Practical Implementation in VAEs (e.g., scVI)

Typical scVI-like models predict expected gene counts using neural networks and model observed counts as NB. Two common implementations differ mainly in how they handle normalization and numerical stability:

1. Standard (Softmax) Version used by scVI

rate = x_decoder(z)                       # Unconstrained decoder output
rate_softmax = jax.nn.softmax(rate)       # Gene proportions (sum to 1)
mu = jnp.log(l * rate_softmax + epsilon)  # Expected log-counts (scaled by library size l)
nb_logits = mu - jnp.log(theta + epsilon)
x_dist = dist.NegativeBinomialLogits(total_count=theta + epsilon, logits=nb_logits)

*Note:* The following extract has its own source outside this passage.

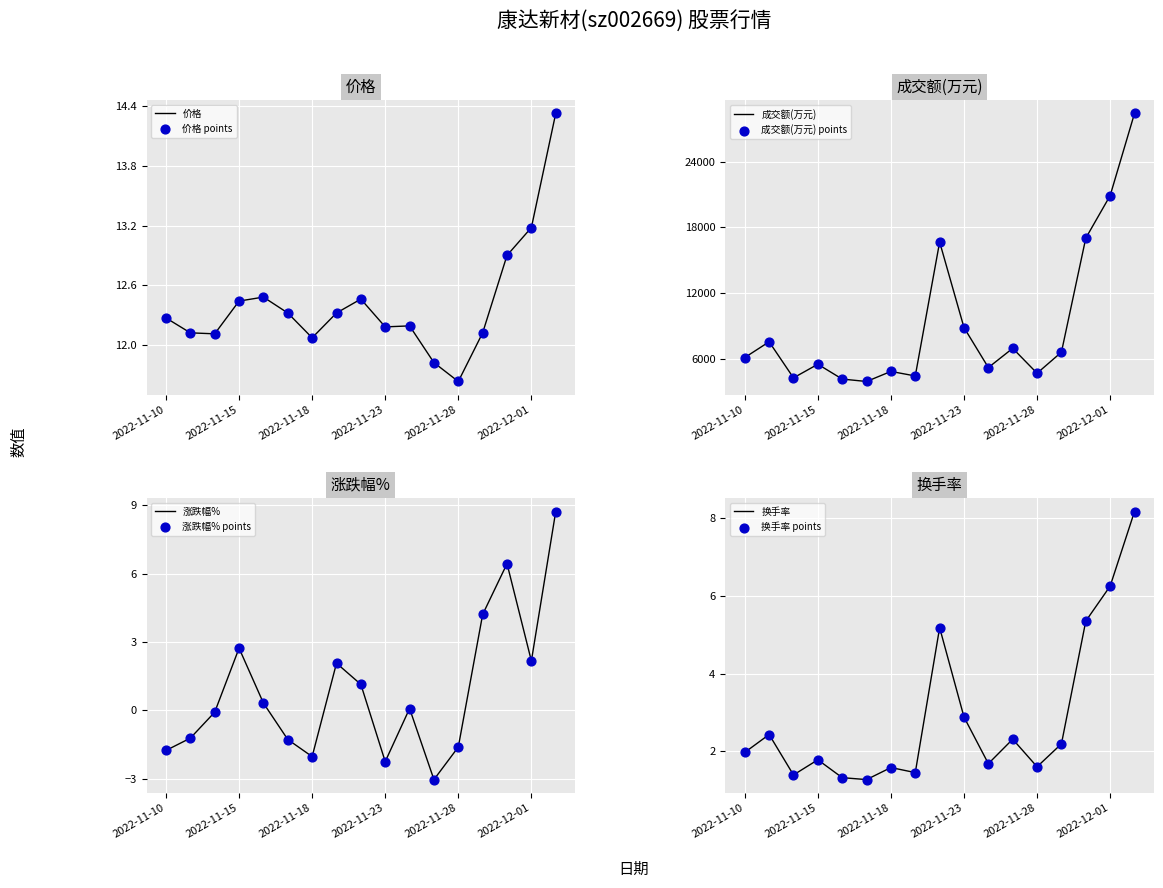

At how many categories does at least one series exceed 26514?

1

Variable	Description / Formula / Interpretation
`z`	Latent representation from the VAE encoder.
`x_decoder(z)`	Neural network output (logits for each gene, unnormalized).
`rate`	Unnormalized decoder output (log-space) → interpretable as relative log-expression.
`rate_softmax`	Softmax over genes → interpretable as cell-specific gene proportions.
`l`	Library size (total counts per cell, either learned or fixed).
`mu`	Log of the expected counts for each gene: $\mu = \log(l \cdot \text{softmax(rate)})$ (This ensures $\sum \exp(\mu) \approx l$, matching the library size.)
`theta`	Dispersion parameter (gene-specific).
`nb_logits`	Computed as $\log(\mu / \theta)$, the log-odds for the NB.
`epsilon`	Small constant for numerical stability.

2. Stable (Log-Space) Version

rate = x_decoder(z)
mu = jnp.log(l) + rate - jax.scipy.special.logsumexp(rate, axis=-1, keepdims=True)
nb_logits = mu - logtheta
x_dist = dist.NegativeBinomialLogits(total_count=jnp.exp(logtheta), logits=nb_logits)

With the following changes:

Variable	Description / Formula / Interpretation
`logsumexp(rate)`	Log of the sum of exponentials (numerically stable softmax denominator).
`mu`	Log expected counts, computed as: $\mu = \log(l) + \text{rate} - \text{logsumexp(rate)}$. This is equivalent to the first implementation: $\mu = \log(l \cdot \text{softmax(rate)})$, but avoids explicit softmax.
`l`	Library size (total counts per cell, either learned or fixed).
`logtheta`	Directly learned log of the dispersion parameter (more numerically stable).
`nb_logits`	Computed as $\log(\mu / \theta)$, where `theta = exp(logtheta)`.

In that implementation, no need for epsilon!

Both approaches are mathematically equivalent. The second, log-space variant is regularly preferred in practice, especially as it avoids over/underflow errors in large or sparse data.

Aspect	Softmax Version	Log-Space Version
Normalization	Explicit softmax	Logsumexp in log-space
Stability	Good, but softmax over/underflow	Excellent, all log-domain
Dispersion Handling	Direct $\theta$	Log-dispersion (`logtheta`)

Summary:

The negative binomial’s extra dispersion is essential for scRNA-seq modeling.
Deep learning models (e.g., scVI) implement NB via softmax, but here we propose logits parametrization for numerical stability and flexibility, employing log-space calculations for best results.